● Directions:
1. In the Kilauea eruption report, where was the tip of the magma intrusion estimated to be?
2. Write the next portion of the Kilauea eruption report, beginning after its final sentence.

● Supplied passage:
Lower Puna waited for Pele to make her next move Thursday after going more than 24 hours without seeing magma surface.
The fissure count remained steady at 15 as of the evening, and vents in Leilani Estates emitted high levels of sulfur dioxide throughout the day, but without ejecting more molten rock.
Despite the relative lull in the week-old eruption, Kilauea was far from settled.
Magma continued to push its way down the East Rift Zone, according to Hawaiian Volcano Observatory geologists, who were tracking the progression of small earthquakes in the area, and ground cracks were steaming uprift of Leilani near Alaili Road and Highway 130.
“This thing is miles long,” said Jim Kauahikaua, HVO geophysicist, while referring to the magma intrusion, “and why it chose Leilani to erupt is not real clear.”
He said the tip of the intrusion was estimated to be near Noni Farms Road and Highway 132, also known as Kapoho Road.
Don Waguespack, who owns Cajun Paradise Farms on Kapoho Road, said he felt small earthquakes Thursday and Wednesday night, and was ready to leave if a fissure opened nearby.
“We’re going to stay put until we have to leave,” he said, adding their roadside coffee shop remains open.
“As a few folks put it, ‘You guys are a beacon,’ and we’re trying to do that. We’re trying have some sort of normalcy.”
Talmadge Magno, Hawaii County Civil Defense administrator, said there were numerous cracks on Highway 130 near Alaili Road.
He said steam wasn’t being emitted from the road cracks but sulfur dioxide was detected. Police evacuated 10 homes on Alaili Road on Wednesday.
Magno said the cracks had made the highway nearly impassable. It remained closed between Malama Street and Kamaili Road.
Geologists say the lava lake at Kilauea’s summit continued to recede, creating the risk of large ash and steam eruption if it gets below the water table.

● Entries shown:
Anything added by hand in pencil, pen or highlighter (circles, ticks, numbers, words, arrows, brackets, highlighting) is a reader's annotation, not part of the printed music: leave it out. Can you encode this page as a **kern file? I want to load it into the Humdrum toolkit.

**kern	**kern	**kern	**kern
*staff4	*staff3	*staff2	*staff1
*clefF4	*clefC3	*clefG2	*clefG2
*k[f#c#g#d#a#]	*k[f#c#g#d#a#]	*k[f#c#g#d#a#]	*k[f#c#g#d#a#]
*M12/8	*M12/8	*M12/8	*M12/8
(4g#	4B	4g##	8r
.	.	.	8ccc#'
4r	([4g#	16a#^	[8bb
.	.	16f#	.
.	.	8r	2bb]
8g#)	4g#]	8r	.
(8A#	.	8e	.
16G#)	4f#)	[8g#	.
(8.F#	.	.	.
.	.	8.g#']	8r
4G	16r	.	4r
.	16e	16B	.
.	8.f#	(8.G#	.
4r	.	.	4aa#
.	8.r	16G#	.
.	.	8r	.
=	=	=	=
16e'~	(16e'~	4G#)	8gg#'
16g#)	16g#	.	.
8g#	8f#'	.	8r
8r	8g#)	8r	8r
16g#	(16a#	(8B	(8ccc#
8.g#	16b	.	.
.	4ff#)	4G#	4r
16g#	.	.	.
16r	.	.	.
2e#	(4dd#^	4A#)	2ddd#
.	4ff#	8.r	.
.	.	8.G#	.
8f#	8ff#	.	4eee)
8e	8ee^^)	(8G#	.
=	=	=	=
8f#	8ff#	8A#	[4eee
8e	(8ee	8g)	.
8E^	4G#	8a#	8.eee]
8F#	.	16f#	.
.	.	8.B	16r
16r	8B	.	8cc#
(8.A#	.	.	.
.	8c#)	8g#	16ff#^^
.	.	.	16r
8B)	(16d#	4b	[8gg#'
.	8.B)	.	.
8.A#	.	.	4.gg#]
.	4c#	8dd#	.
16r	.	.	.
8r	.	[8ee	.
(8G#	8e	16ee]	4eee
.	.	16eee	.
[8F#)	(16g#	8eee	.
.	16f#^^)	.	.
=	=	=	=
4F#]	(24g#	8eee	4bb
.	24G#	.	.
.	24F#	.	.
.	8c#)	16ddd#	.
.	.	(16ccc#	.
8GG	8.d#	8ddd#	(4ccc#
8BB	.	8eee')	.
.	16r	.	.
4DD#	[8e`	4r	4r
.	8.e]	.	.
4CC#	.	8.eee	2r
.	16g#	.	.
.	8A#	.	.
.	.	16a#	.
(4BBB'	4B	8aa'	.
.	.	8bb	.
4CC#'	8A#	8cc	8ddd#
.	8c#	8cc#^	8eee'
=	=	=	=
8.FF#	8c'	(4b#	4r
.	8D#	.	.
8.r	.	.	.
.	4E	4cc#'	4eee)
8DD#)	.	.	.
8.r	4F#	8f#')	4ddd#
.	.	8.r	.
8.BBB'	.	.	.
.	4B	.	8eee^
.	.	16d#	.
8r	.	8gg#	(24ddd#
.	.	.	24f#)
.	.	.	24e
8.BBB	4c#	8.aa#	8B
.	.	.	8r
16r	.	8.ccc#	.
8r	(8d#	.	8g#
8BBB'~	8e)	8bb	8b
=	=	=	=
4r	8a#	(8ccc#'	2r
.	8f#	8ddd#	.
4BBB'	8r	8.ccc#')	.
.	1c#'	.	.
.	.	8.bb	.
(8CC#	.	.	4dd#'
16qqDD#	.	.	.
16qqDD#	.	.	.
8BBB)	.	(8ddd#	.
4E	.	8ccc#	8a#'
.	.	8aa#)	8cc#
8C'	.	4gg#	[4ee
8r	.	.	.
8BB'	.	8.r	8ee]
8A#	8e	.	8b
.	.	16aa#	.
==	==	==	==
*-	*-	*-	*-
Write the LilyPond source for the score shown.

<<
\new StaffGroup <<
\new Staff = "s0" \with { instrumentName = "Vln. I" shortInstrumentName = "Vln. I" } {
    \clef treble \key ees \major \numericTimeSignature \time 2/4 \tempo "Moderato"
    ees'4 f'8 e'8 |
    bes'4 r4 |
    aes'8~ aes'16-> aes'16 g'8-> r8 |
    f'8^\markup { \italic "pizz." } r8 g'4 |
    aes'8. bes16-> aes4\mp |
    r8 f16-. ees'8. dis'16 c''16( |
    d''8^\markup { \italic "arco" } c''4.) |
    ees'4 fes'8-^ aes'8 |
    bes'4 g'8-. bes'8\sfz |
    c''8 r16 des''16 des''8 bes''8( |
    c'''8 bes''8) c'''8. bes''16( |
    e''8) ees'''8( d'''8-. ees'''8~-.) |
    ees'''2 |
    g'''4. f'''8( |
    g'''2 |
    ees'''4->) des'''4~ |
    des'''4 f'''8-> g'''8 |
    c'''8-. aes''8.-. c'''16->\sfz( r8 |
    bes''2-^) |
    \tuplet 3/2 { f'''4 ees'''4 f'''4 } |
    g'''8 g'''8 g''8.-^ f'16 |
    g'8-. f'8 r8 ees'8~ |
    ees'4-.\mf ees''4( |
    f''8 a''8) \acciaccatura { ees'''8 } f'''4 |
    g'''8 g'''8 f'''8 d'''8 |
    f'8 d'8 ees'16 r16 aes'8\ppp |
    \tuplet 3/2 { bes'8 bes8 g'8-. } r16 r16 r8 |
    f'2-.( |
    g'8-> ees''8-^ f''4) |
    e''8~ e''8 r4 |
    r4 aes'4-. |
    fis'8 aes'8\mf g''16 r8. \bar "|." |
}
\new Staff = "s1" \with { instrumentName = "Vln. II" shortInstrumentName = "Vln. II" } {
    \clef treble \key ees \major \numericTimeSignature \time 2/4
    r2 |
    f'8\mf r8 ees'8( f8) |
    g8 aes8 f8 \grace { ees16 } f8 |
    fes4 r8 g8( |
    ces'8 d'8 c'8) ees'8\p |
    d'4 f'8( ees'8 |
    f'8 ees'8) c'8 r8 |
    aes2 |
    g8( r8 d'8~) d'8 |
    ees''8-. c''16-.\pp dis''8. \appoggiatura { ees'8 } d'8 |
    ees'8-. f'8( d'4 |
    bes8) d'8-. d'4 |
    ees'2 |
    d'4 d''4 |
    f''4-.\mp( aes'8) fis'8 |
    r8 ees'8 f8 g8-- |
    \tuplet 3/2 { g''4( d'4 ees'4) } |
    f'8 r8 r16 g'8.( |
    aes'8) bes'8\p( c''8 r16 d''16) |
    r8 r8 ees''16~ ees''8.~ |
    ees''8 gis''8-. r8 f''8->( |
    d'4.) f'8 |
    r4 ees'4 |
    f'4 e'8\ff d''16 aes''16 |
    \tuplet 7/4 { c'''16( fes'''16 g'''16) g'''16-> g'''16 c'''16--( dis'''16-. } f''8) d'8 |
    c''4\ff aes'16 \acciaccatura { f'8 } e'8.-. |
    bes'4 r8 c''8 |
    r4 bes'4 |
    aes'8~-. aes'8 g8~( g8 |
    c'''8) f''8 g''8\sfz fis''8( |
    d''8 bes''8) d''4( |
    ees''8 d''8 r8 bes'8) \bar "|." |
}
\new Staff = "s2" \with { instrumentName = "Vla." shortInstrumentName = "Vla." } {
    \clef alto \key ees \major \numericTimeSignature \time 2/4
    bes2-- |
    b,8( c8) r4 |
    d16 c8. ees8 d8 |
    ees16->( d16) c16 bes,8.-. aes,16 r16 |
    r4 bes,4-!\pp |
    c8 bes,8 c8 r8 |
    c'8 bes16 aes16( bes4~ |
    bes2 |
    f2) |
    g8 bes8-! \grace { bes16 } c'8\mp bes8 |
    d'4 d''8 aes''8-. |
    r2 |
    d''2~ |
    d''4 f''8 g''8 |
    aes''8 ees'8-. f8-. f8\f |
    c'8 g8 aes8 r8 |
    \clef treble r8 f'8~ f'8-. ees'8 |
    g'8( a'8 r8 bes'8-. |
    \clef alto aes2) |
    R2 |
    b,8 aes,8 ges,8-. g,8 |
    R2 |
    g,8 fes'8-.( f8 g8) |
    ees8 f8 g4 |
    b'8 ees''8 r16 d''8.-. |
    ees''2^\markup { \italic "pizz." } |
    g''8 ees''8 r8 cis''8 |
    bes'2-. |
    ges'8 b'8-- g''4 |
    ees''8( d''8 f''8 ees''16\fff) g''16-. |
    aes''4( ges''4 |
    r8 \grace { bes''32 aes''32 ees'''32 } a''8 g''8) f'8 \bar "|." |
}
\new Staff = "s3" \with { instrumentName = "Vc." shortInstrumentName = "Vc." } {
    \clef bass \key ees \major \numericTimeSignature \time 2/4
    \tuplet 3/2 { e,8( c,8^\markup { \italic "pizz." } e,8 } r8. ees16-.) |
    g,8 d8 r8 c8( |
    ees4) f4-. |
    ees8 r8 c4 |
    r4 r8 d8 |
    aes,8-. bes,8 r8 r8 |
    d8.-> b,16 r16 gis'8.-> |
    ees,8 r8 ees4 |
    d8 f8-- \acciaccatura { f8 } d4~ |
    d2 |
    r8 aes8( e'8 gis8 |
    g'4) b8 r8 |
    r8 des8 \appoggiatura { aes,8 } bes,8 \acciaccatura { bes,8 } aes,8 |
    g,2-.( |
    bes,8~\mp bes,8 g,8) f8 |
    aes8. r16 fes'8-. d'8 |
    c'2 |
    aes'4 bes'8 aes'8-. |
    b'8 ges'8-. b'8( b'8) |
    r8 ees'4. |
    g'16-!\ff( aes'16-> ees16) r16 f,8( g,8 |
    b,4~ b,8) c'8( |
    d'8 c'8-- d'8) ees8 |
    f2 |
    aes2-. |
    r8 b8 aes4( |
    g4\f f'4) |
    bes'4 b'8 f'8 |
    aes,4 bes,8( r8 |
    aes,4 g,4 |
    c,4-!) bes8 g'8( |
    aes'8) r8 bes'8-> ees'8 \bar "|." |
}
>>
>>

● Responses in order:
1. Near Noni Farms Road and Highway 132, also known as Kapoho Road.

2.
Due to the increased hazards, Hawaii Volcanoes National Park closed as of 10 p.m. Thursday. Only the Kahuku unit remains open.
Such an explosive eruption could launch large boulders within a half-mile radius or more and spread ash over a larger distance. A similar eruption in 1924 spread ash from Ka‘u through Hilo.
Tina Neal, HVO scientist-in-charge, said pea-sized tephra could fall within a mile or two.
“Beyond that radius, it depends on the ash column and the wind direction at that time,” she said.
Geologists say the ash would primarily be a nuisance for residents, and large projectiles are expected to remain within the park. Still, it could prove to be a respiratory irritant for those with certain health issues, or ground airplanes.
So far, the eruption in lower Puna has destroyed 36 structures, including 26 homes, and displaced approximately 2,000 people in the Leilani and Lanipuna subdivisions.
Magno said Pahoa is seeing more sulfur dioxide as a result of the eruption and a recent change in wind patterns.
He said a reading of 1 part per million was detected, which might affect “sensitive populations.”
“At least through (today) we will be in these conditions,” Magno said.
Air-quality monitors have been installed at Pahoa schools, he said.
The Associated Press contributed to this report.